## Text passage
To live in Nigeria I hear is hard … But as a young Nigerian ….
I hear a ringing call to come home, a call to give the best of me
To my profession and my people. So home I am coming.
Clearing Kennedy Airport was easy. The stern immigration officer asked the usual routine questions: “Are you a communist or have you ever belonged to any communist organization? Who would pay your school fees?” To these questions I gave the expected stock answers. The customs officer went through my lone box, found it nearly empty and waved me through. Getting to 8 South Oxford Street, in Brooklyn, from the airport wasn’t anywhere as easy though.
The day was in late November of 1971, a time of the year when the arctic cold air begins to blow southwards. It was beginning to get cold in New York. And I had no overcoat. I stepped outside into the chilly afternoon weather in my light, grey polyester suit and felt the cold wind bite my face. Of the 75 dollars I brought with me from Nigeria, I was determined not to spend a penny for a taxi fare.

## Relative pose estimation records
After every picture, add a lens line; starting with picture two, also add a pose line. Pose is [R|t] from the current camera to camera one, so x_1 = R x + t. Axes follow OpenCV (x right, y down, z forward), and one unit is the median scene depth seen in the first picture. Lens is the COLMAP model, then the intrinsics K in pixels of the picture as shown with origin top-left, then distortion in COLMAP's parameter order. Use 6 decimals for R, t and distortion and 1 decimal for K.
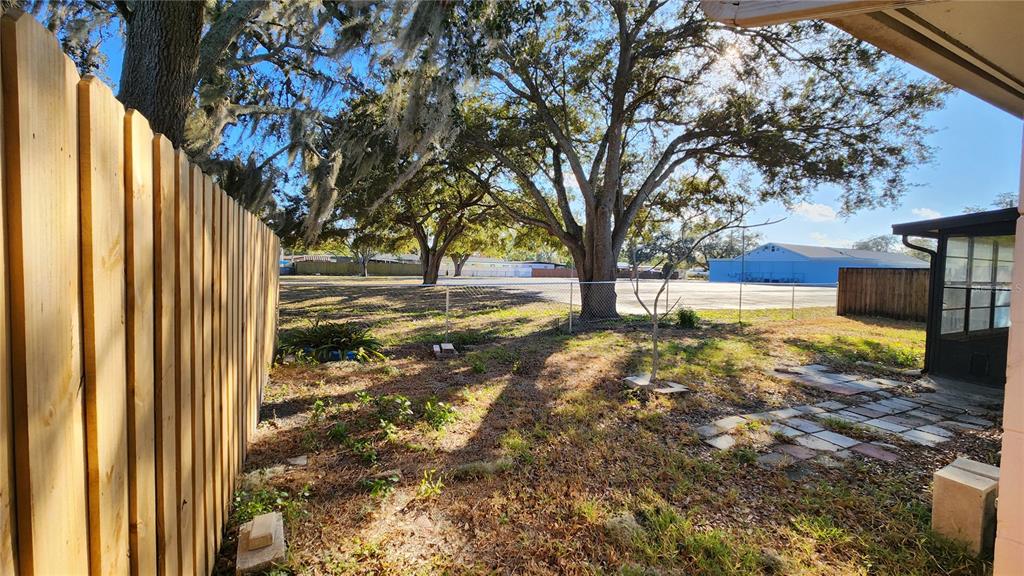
lens RADIAL K [[414.6, 0, 512.2], [0, 414.6, 287.9], [0, 0, 1]] dist [0.003150, -0.001351]
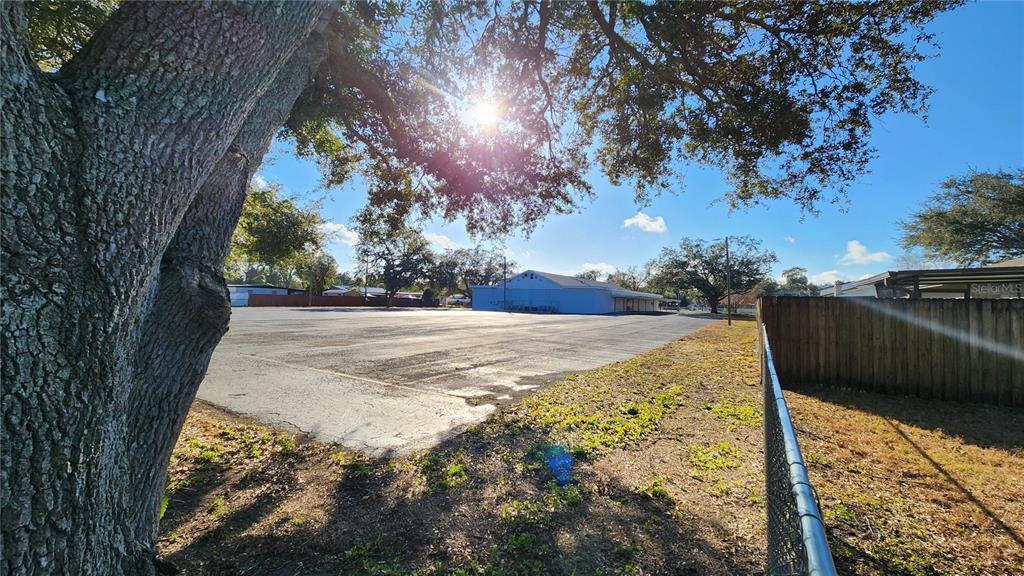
lens RADIAL K [[414.6, 0, 510.2], [0, 414.6, 287.4], [0, 0, 1]] dist [0.003150, -0.001351]
pose [[0.846826, 0.019238, 0.531522, 0.060176], [0.015674, 0.998009, -0.061095, -0.008443], [-0.531639, 0.060068, 0.844839, 0.194258]]
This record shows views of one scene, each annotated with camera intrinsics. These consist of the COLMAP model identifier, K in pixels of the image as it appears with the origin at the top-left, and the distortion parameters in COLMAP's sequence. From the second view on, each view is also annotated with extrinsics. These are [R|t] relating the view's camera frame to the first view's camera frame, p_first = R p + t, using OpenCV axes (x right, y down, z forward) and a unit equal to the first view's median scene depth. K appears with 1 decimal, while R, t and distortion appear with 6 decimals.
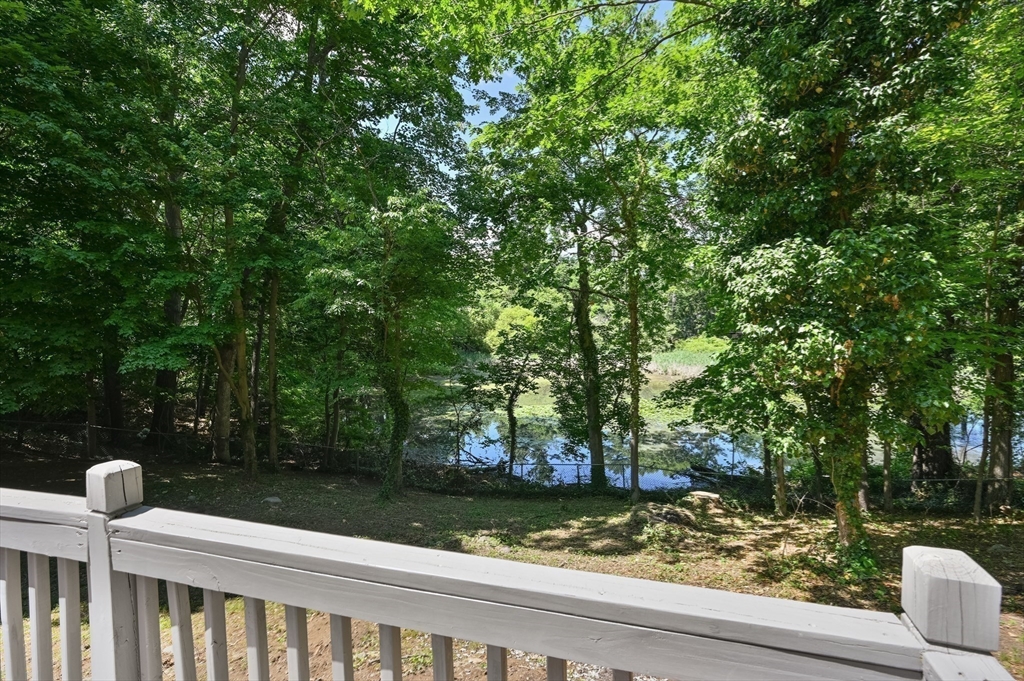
lens RADIAL K [[462.5, 0, 509.4], [0, 462.5, 336.0], [0, 0, 1]] dist [0.002515, -0.000710]
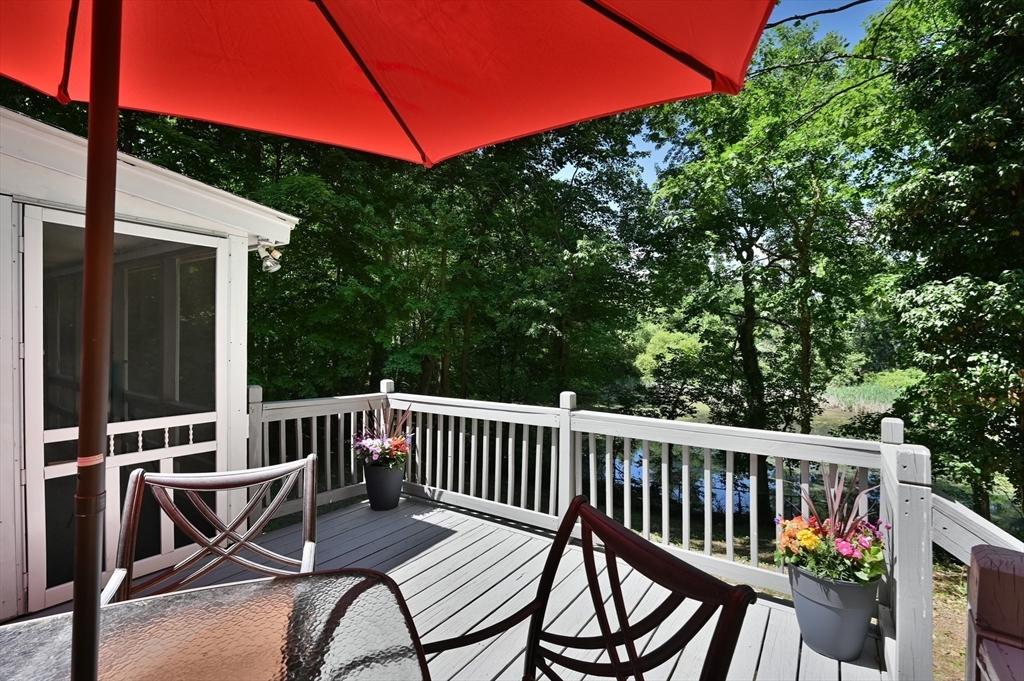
lens RADIAL K [[462.5, 0, 518.5], [0, 462.5, 342.5], [0, 0, 1]] dist [0.002515, -0.000710]
pose [[0.955727, 0.024721, -0.293214, -0.022699], [-0.034624, 0.998990, -0.028630, 0.004696], [0.292210, 0.037515, 0.955618, -0.106035]]
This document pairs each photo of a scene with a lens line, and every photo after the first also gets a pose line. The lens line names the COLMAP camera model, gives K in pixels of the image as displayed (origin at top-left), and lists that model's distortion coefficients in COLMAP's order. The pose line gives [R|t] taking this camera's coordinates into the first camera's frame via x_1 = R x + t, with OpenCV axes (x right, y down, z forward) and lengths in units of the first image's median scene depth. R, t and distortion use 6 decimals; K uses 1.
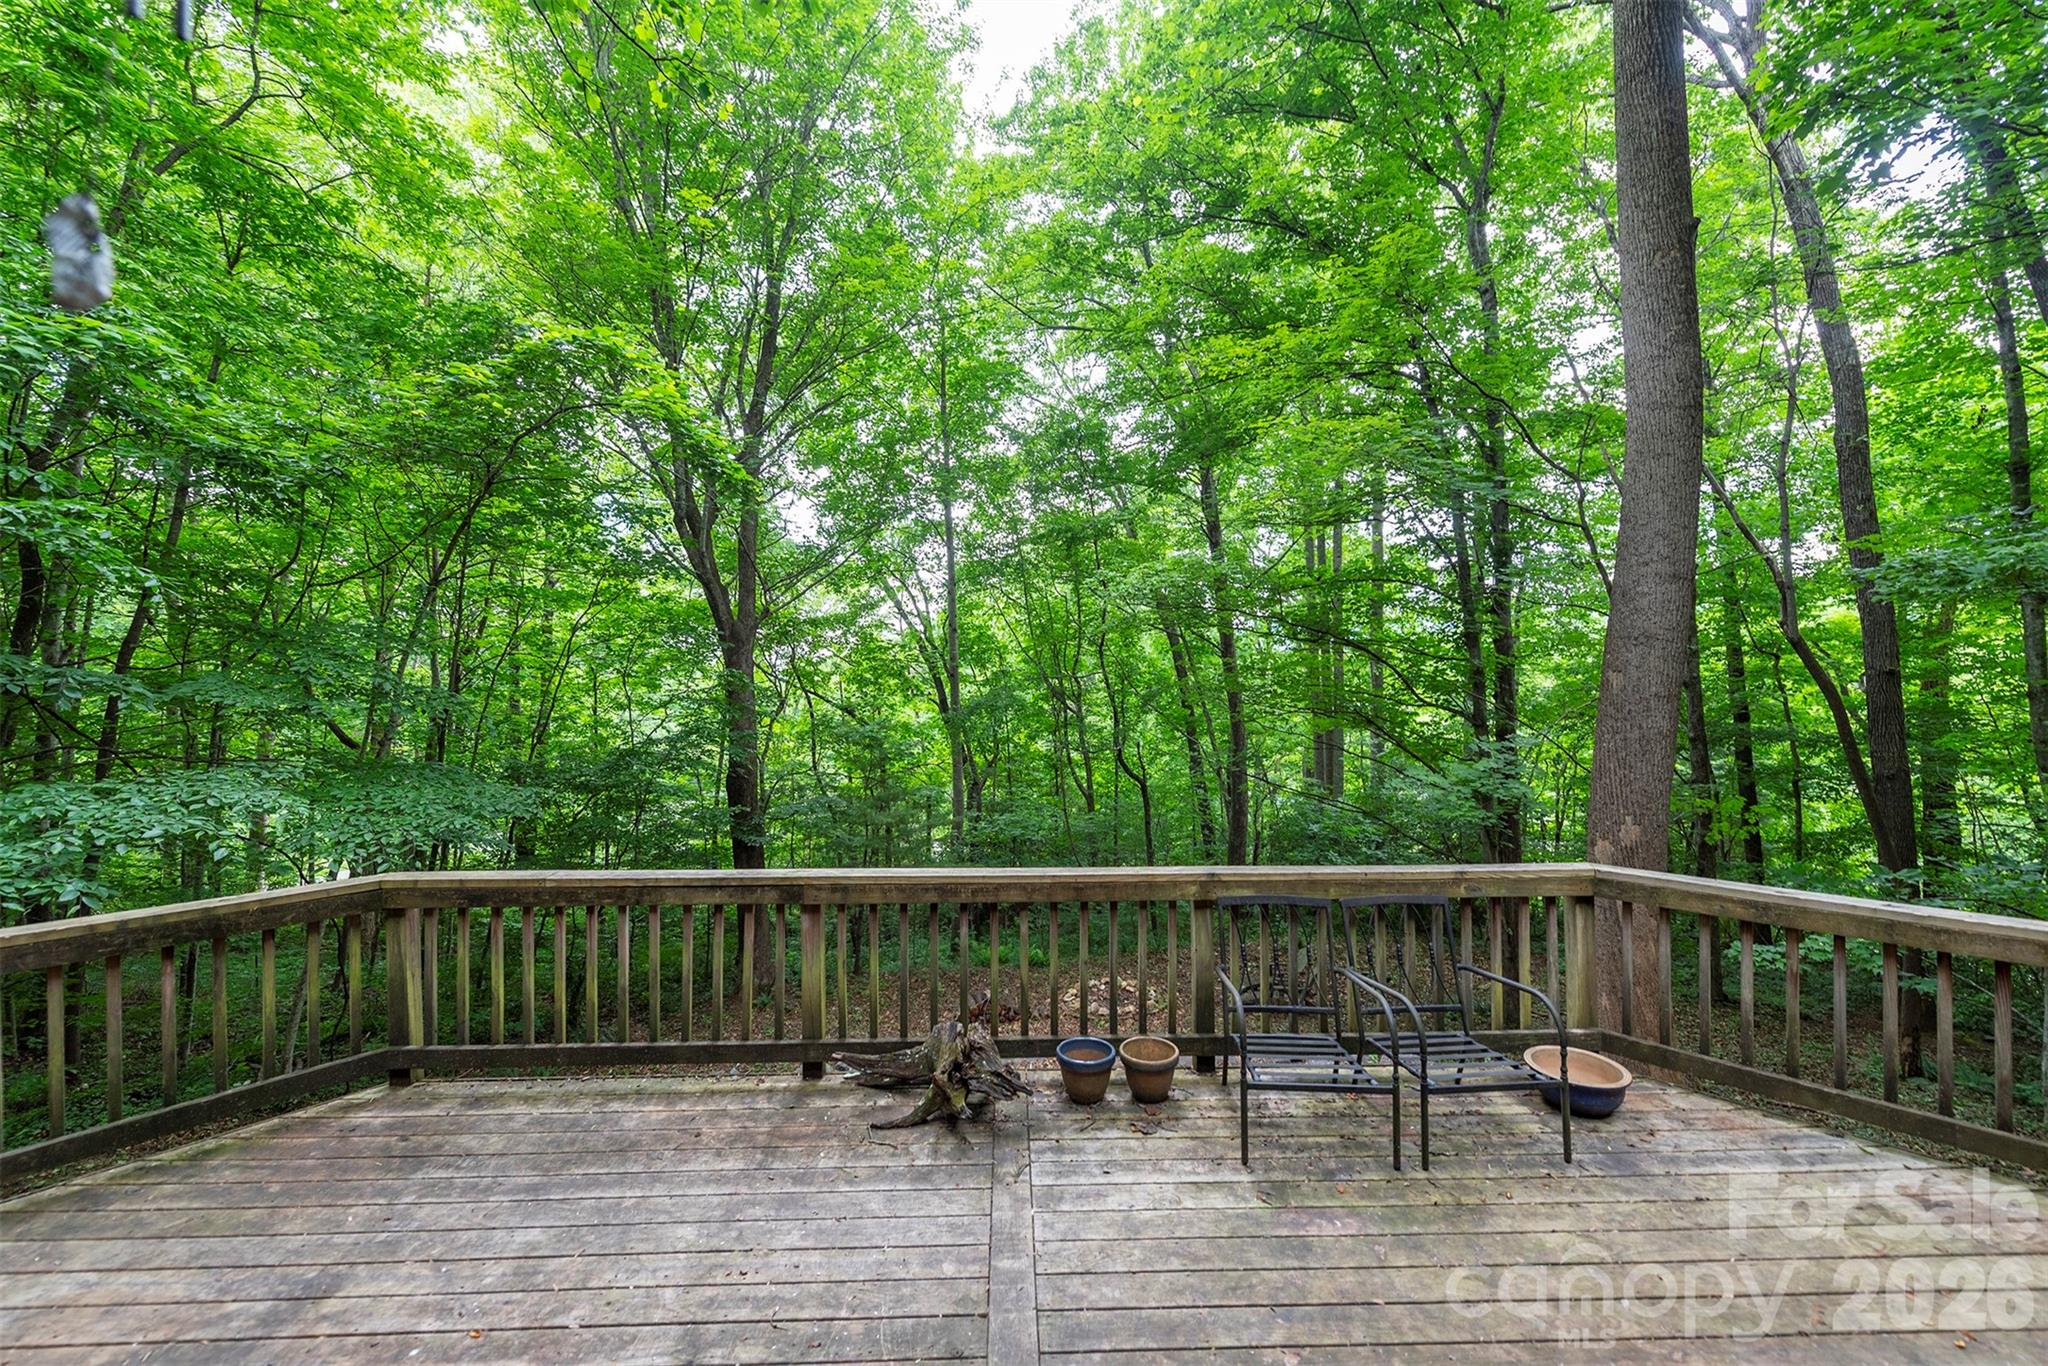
lens RADIAL K [[801.2, 0, 1027.9], [0, 801.2, 680.2], [0, 0, 1]] dist [0.007467, -0.001199]
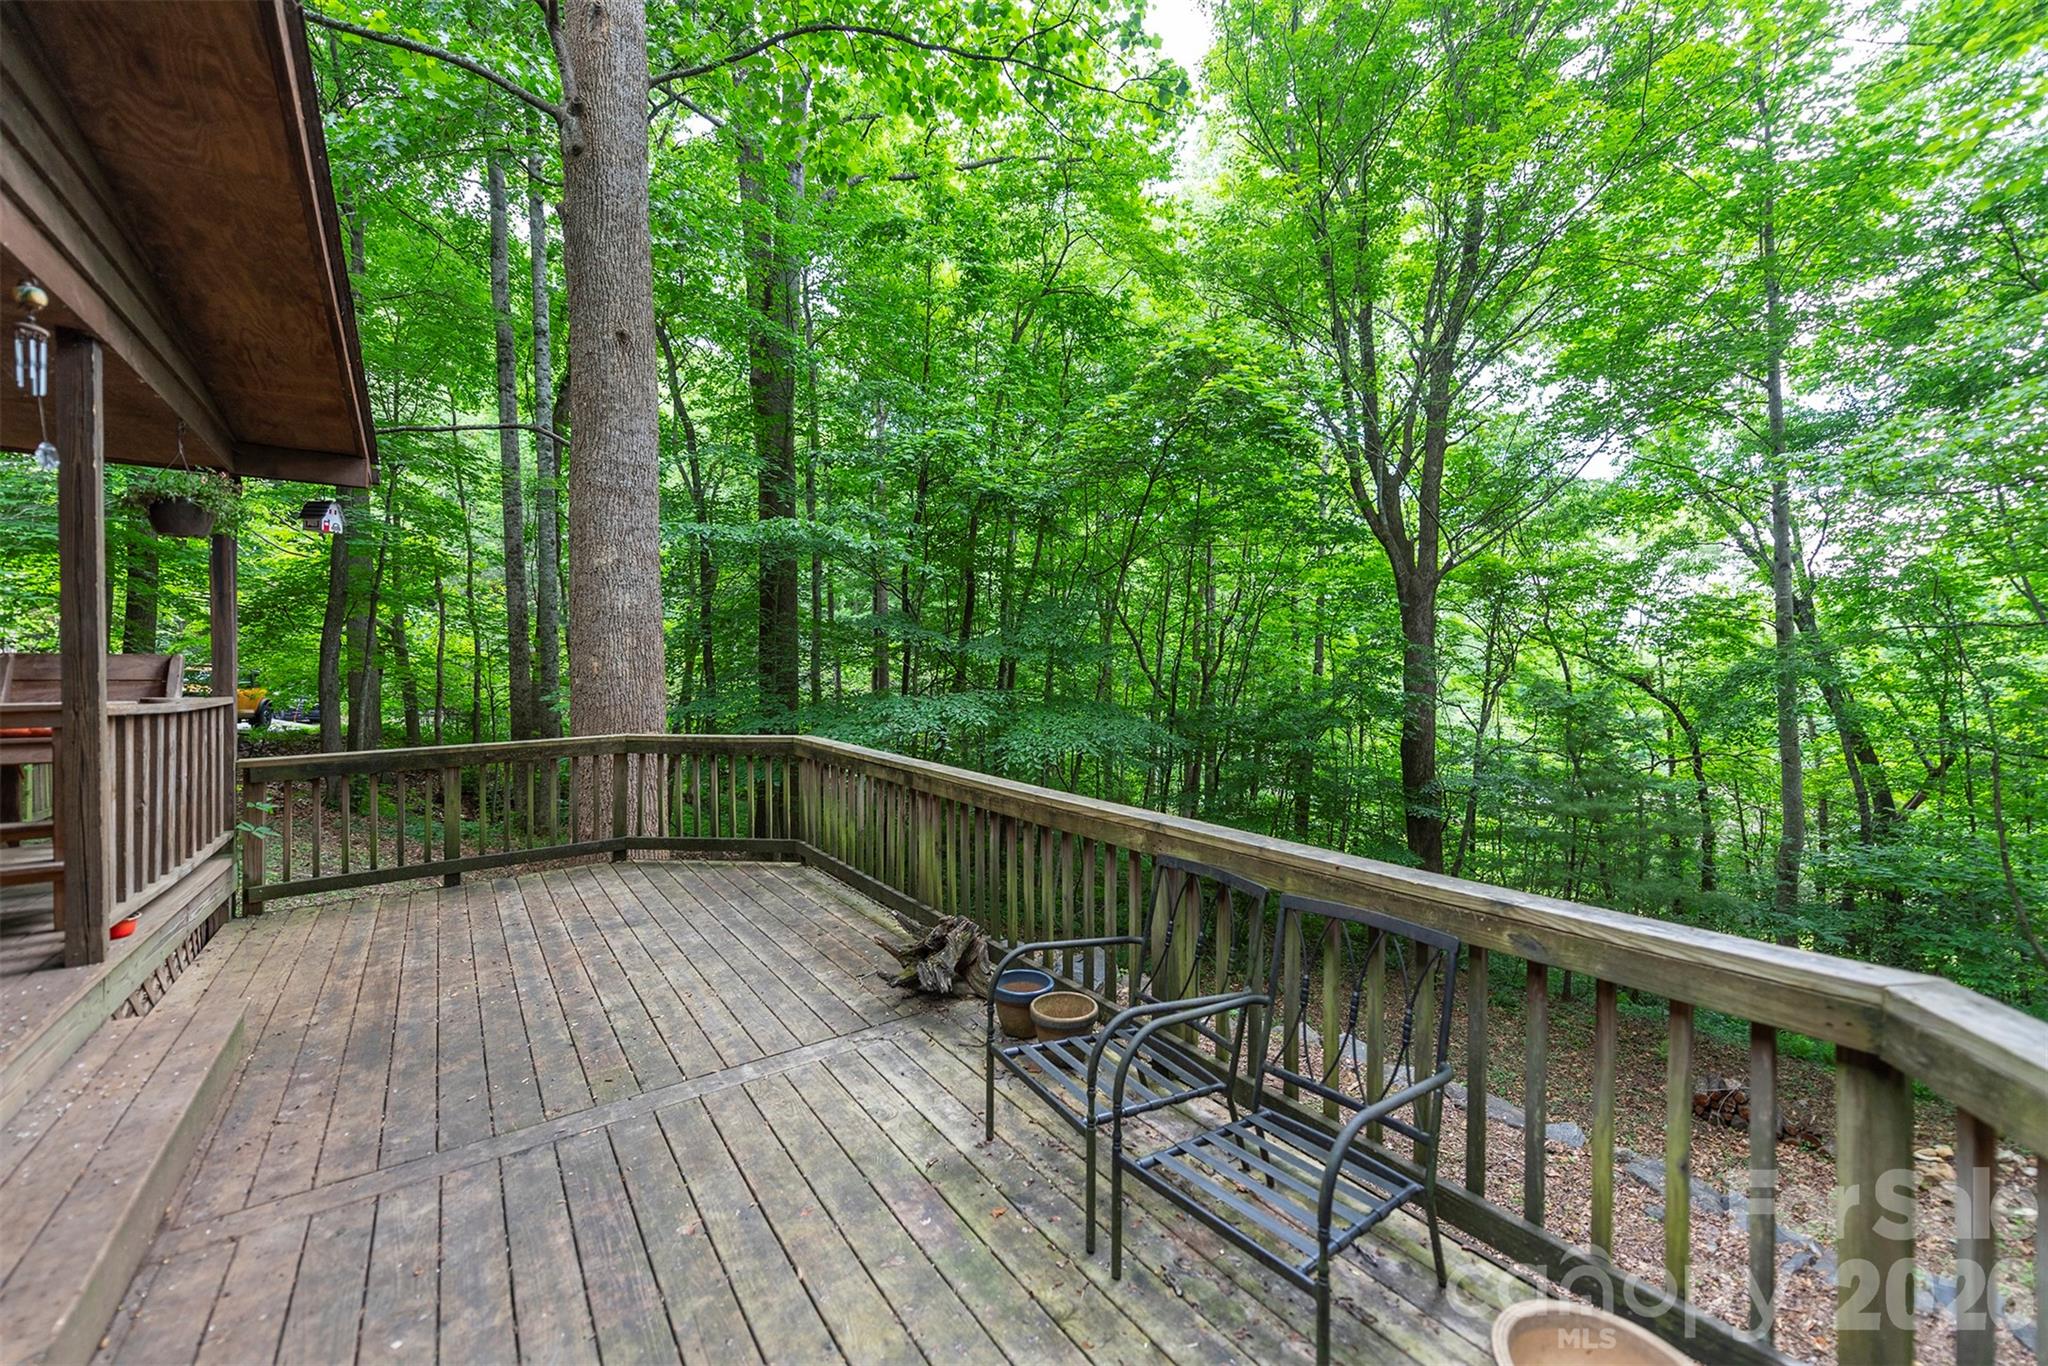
lens RADIAL K [[801.2, 0, 1059.7], [0, 801.2, 660.0], [0, 0, 1]] dist [0.007467, -0.001199]
pose [[0.575126, 0.006281, -0.818041, 0.905454], [0.002372, 0.999954, 0.009345, 0.074952], [0.818062, -0.007315, 0.575084, 0.514411]]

## Assigned task A
In the passage about arriving in New York, how many dollars did the narrator bring from Nigeria?
## Assigned task B
Extend the account of arriving in New York, beginning after its final sentence.
These records have no connection to the text.

## Final answer A
75 dollars.

## Final answer B
My hosts were not at the airport to receive me. They didn’t get my cable, which from Nigeria in those days always took longer than a letter to travel. I didn’t have the telephone number of my hosts, so I decided to get to the address on the back of the envelope I was clutching.
The more difficult, I rationalized, the better, for the writer in me wanted an eventful beginning. After four hours underground in the train and underground in the bus and after minutes of reluctant taxi ride, I arrived at South Oxford with my fingertips frost-bitten. I almost succeeded in my dogged refusal to take a taxi and taking one was my first brush with an American con artist.
The train had taken me to Kalb Avenue which is about two and a half blocks to the address at South Oxford distance to travel. Instead of telling me that I was within sight of my destination, the driver took me away from the area, drove me round for about 15 minutes, brought me back and collected four dollars from me. Everything I saw that afternoon destroyed the little script I wrote on my mind: that I would hug the first Nigerian I see.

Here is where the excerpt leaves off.